*Problems and tasks*
1. Using the excerpt on WhippleHill's cloud backups, answer each question briefly:
(a) Where did WhippleHill keep its disk backups before it used Zetta?
(b) Which file system protocol does WhippleHill use for Linux server backups?
(c) What two kinds of highly sensitive data is Smart not yet ready to put in cloud storage?
2. According to the excerpt on WhippleHill's cloud backups, why did the company stop relying on disk backups kept on its own campus?

*Excerpt to read*
<<<<

Education group goes off-campus
For WhippleHill Communications, which provides a hosted Web communications platform for private schools, the need for a better backup strategy led to the cloud, says Doug Smart, IT manager at the Bedford, N.H., company.
Today WhippleHill backs up critical data using a public cloud backup service from Zetta. The company had been backing up those files to disk and storing them in a different building on the corporate campus, Smart says. "We decided that really wasn't offsite enough for data like our source code, documentation and Wikis. We needed to get those out of here, and Zetta made it easy," he adds. He points out that Zetta helped WhippleHill write automated backup scripts and that it offers Windows sync capabilities and support for a wide variety of file system protocols -- including Secure Shell FileSystem, which WhippleHill uses for Linux server backups.
Still, Smart says he's not ready to entrust highly sensitive data, such as human resources information or credit card numbers, to cloud storage. And he wouldn't change his mind on that before thoroughly investigating Zetta's policies and procedures for ensuring that its customers can meet mandates such as the those of the PCI Security Standards Council. "Frankly, I haven't talked to Zetta about encryption on its end, because it hasn't been important for what we've got out there now," says Smart, noting that the data is encrypted across the wire and protected by passwords.

>>>>

*Material shown*
<<<<

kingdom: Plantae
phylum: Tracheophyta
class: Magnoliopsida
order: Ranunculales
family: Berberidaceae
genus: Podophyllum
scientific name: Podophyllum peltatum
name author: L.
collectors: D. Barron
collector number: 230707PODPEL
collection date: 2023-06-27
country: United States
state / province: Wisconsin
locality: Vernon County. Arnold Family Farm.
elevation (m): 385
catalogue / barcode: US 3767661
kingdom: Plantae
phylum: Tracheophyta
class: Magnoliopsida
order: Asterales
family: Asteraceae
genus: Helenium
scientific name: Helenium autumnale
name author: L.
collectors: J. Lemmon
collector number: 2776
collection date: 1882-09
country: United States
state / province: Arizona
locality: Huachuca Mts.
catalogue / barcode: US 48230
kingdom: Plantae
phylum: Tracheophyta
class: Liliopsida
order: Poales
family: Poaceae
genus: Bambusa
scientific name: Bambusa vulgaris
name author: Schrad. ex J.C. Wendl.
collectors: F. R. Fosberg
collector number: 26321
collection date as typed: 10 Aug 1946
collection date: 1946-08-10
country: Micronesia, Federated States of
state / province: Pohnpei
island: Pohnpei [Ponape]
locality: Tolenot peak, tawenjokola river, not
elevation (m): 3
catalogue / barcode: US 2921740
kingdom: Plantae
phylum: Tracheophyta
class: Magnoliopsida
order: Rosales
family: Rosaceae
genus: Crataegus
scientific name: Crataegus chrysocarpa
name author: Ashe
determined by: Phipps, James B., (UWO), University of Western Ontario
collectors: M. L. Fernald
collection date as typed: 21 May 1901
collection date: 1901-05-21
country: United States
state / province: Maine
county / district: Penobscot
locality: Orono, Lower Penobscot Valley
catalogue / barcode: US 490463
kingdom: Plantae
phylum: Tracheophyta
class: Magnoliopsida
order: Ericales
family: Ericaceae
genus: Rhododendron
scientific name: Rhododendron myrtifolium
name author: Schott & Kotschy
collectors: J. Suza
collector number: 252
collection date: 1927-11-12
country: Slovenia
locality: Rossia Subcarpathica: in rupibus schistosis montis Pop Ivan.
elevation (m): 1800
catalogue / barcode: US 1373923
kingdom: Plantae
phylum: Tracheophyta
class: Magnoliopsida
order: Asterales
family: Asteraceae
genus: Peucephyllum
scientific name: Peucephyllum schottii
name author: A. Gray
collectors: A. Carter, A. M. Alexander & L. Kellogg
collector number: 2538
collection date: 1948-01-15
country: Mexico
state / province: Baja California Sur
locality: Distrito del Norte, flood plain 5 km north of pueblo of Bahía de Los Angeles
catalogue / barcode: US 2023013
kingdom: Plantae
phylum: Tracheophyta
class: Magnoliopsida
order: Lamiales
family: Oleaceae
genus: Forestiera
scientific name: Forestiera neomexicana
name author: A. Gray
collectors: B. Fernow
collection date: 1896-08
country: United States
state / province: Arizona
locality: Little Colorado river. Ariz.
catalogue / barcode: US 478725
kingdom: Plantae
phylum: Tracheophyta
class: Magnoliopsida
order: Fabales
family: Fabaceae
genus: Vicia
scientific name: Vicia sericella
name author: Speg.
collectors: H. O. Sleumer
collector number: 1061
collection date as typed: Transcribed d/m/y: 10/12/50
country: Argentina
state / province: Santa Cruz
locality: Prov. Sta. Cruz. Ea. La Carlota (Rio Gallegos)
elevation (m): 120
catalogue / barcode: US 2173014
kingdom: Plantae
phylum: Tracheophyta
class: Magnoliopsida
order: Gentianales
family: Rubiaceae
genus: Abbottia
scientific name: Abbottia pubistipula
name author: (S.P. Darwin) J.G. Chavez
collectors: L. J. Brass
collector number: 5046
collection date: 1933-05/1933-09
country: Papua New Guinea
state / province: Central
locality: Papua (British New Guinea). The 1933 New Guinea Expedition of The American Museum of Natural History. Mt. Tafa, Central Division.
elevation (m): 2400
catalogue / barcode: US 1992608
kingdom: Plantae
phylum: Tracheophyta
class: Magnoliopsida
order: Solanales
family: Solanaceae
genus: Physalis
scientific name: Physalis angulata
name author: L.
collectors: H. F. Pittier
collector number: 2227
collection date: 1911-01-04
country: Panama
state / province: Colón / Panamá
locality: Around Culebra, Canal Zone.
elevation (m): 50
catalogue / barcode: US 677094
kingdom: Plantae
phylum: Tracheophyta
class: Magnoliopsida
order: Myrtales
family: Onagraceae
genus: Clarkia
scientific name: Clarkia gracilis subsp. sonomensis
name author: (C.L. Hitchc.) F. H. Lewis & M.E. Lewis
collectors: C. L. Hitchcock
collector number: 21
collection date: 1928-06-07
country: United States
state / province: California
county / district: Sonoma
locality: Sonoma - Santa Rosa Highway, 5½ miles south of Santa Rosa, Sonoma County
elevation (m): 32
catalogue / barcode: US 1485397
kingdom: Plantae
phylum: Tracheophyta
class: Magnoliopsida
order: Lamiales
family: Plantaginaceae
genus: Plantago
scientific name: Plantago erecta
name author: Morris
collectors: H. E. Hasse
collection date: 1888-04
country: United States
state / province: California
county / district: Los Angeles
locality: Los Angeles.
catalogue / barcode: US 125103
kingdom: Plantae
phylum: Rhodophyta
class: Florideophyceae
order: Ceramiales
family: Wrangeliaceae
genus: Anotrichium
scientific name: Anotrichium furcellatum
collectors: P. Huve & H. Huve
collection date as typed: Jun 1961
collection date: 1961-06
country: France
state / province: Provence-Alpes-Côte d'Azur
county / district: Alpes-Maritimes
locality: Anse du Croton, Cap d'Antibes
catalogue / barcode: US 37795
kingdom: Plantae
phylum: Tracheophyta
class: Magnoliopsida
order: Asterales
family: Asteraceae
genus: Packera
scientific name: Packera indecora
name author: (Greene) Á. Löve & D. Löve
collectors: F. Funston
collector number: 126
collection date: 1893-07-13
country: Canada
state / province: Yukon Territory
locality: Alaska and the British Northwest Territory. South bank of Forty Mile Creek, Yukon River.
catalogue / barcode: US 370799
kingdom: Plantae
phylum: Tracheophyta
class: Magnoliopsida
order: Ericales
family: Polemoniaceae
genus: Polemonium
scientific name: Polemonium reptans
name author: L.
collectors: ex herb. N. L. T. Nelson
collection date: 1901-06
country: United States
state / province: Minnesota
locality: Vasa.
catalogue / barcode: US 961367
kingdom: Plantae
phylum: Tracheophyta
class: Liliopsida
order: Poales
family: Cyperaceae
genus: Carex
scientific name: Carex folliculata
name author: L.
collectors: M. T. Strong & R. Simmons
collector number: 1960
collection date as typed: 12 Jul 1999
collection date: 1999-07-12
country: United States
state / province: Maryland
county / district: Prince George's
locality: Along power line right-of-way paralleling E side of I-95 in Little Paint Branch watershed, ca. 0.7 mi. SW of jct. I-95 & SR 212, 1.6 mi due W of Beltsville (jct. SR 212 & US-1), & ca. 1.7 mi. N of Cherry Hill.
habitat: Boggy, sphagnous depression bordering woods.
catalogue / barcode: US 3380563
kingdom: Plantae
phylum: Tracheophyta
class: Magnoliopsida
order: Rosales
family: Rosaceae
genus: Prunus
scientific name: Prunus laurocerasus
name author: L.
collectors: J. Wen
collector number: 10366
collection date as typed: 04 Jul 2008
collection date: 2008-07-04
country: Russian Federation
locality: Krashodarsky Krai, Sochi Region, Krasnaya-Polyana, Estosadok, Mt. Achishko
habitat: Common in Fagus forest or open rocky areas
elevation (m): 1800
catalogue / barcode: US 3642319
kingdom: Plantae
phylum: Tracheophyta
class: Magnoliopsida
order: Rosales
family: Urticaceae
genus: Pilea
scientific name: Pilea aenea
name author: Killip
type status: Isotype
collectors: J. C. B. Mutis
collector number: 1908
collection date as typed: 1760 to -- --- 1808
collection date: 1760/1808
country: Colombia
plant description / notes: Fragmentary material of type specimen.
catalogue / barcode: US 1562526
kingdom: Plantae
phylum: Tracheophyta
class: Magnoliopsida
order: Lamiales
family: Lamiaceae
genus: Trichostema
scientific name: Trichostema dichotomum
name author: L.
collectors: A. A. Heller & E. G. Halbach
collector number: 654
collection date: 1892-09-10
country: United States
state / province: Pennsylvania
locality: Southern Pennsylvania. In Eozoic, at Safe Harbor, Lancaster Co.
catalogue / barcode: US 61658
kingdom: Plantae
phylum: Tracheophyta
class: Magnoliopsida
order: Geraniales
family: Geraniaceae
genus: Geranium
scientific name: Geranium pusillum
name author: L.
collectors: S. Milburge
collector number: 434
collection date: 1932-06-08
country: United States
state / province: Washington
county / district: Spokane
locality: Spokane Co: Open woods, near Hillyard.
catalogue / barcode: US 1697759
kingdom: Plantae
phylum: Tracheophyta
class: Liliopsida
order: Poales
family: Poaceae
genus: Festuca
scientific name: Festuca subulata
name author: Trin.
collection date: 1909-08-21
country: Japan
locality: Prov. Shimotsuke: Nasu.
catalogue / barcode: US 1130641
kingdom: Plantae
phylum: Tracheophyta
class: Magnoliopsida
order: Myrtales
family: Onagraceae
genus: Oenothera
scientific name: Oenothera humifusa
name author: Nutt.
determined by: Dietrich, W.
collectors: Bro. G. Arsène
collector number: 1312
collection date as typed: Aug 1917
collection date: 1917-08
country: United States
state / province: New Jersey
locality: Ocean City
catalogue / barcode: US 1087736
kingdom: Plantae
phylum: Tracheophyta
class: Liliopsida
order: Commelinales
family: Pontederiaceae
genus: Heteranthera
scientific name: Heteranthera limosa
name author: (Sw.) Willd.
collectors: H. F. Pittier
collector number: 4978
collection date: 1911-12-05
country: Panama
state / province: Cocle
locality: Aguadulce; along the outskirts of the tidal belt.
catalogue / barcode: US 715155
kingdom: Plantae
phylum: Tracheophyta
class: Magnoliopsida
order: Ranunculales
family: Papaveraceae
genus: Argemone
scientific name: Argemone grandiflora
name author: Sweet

>>>>

*Solutions*
1.
(a) In a different building on the corporate campus.
(b) Secure Shell FileSystem.
(c) Human resources information and credit card numbers.

2. Storing the backup disks in another building on the corporate campus was not offsite enough for data such as source code, documentation, and Wikis. The company needed to get those files out of its premises, and Zetta made that easy.